→ Tarefa A
Indique se cada afirmação concorda com o texto sobre o mau hálito, respondendo sim ou não e citando as palavras do texto que o decidem: (i) Em 80 a 90% dos casos, a causa é de origem bucal. (ii) A responsabilidade primária no diagnóstico cabe ao médico de família. (iii) A boca seca figura entre as causas orais.
→ Tarefa B
Transcreva do texto sobre o mau hálito o trecho que começa em "Cabe ao Médico" e termina em "devido a medicamentos).".

→ Texto apresentado
“Mau Hálito” e Doença Periodontal
Com a esperança média de vida aumentada assiste-se, inevitavelmente, a um crescimento de cuidados em Medicina Oral.
Os Médicos Dentistas deparam-se frequentemente com pacientes que vivem incomodados com o seu próprio hálito. De facto, todas as pessoas, durante a sua vida, experimentam esta sensação (pelo menos ao acordar ou após ingestão de determinadas substâncias tais como alho ou cebola); alguns detectam-no, outros não. Halitose é o termo médico de “mau hálito” que designa um odor desagradável do ar exalado, seja ele persistente ou transitório.
Cabe ao Médico Dentista a responsabilidade primária no seu diagnóstico e a orientação do seu tratamento, já que este problema não deve ser menosprezado, pois implica repercussões sociais e afectivas.
Sabe-se que em 80 a 90% dos casos a causa é de origem bucal. Menos frequentemente, este sintoma pode ser indicador de outro tipo de problemas médicos, tais como: infecções do aparelho respiratório, doenças sistémicas (diabetes, refluxo gastro-esofágico, doença hepática ou renal) ou doenças psiquiátricas (halitofobia).
Entre as causas orais incluem-se: hálito fisiológico pela manhã, má higiene dentária ou de próteses dentárias, infecções locais da boca, doença periodontal, cáries ou abcessos, ulcerações orais e boca seca (por patologia das glândulas salivares ou devido a medicamentos).

[Entradas do conjunto de dados]
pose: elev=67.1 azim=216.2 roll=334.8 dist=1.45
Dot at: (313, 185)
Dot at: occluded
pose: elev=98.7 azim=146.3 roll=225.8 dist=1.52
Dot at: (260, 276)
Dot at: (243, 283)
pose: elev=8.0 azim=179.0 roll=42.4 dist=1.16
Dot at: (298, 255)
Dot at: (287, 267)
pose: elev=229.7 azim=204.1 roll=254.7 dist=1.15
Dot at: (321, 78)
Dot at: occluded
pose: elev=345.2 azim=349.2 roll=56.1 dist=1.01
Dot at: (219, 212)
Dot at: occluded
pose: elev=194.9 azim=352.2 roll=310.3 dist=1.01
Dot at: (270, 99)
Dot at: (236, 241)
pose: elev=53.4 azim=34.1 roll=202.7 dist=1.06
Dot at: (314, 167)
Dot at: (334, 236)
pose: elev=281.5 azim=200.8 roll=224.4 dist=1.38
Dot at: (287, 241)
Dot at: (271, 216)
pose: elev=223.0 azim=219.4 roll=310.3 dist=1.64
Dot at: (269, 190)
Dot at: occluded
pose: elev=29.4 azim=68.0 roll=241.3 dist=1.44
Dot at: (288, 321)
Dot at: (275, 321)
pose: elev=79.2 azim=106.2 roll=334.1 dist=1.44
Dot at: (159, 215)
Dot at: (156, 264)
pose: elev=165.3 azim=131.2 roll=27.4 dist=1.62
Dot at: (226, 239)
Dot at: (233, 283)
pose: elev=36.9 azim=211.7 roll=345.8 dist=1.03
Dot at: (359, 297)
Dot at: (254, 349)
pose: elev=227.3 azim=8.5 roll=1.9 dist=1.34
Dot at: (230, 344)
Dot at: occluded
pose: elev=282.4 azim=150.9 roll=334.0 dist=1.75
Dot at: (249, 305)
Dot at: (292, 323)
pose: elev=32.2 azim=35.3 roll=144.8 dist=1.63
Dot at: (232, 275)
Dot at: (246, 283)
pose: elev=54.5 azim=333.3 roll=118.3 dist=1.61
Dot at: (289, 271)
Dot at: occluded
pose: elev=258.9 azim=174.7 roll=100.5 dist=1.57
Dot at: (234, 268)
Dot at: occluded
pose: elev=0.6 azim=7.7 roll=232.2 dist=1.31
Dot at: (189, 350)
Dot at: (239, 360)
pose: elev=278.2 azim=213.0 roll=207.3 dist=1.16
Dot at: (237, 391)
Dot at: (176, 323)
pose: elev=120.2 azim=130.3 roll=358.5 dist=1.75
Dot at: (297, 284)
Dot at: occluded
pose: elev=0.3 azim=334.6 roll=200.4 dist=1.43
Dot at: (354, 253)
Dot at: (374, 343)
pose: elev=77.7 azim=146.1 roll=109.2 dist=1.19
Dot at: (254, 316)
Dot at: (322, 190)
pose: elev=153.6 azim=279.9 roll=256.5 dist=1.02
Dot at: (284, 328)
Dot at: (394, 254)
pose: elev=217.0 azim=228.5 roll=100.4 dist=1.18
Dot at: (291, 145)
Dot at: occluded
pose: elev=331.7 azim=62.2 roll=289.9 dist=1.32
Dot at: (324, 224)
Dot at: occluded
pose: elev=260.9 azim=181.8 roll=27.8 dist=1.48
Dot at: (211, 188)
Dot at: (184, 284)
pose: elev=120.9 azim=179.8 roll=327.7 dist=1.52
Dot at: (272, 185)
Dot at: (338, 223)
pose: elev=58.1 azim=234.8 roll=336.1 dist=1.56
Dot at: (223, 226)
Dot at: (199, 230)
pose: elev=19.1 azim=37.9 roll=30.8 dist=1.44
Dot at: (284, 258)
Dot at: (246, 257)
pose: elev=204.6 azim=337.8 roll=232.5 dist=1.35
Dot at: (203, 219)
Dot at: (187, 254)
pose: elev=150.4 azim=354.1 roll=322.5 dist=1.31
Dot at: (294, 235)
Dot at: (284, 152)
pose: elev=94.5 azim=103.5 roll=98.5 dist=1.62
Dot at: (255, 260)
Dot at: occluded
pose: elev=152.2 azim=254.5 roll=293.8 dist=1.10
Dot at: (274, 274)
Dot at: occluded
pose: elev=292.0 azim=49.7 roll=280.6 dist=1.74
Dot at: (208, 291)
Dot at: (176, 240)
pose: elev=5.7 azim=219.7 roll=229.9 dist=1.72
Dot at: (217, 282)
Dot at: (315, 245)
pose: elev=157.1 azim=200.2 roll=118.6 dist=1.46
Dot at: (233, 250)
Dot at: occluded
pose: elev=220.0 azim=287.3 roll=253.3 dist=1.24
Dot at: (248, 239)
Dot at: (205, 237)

→ Resposta esperada A
(i) Sim: "Sabe-se que em 80 a 90% dos casos a causa é de origem bucal."
(ii) Não: "Cabe ao Médico Dentista a responsabilidade primária no seu diagnóstico e a orientação do seu tratamento"
(iii) Sim: "Entre as causas orais incluem-se: hálito fisiológico pela manhã, má higiene dentária ou de próteses dentárias, infecções locais da boca, doença periodontal, cáries ou abcessos, ulcerações orais e boca seca (por patologia das glândulas salivares ou devido a medicamentos)."

→ Resposta esperada B
Cabe ao Médico Dentista a responsabilidade primária no seu diagnóstico e a orientação do seu tratamento, já que este problema não deve ser menosprezado, pois implica repercussões sociais e afectivas.
Sabe-se que em 80 a 90% dos casos a causa é de origem bucal. Menos frequentemente, este sintoma pode ser indicador de outro tipo de problemas médicos, tais como: infecções do aparelho respiratório, doenças sistémicas (diabetes, refluxo gastro-esofágico, doença hepática ou renal) ou doenças psiquiátricas (halitofobia).
Entre as causas orais incluem-se: hálito fisiológico pela manhã, má higiene dentária ou de próteses dentárias, infecções locais da boca, doença periodontal, cáries ou abcessos, ulcerações orais e boca seca (por patologia das glândulas salivares ou devido a medicamentos).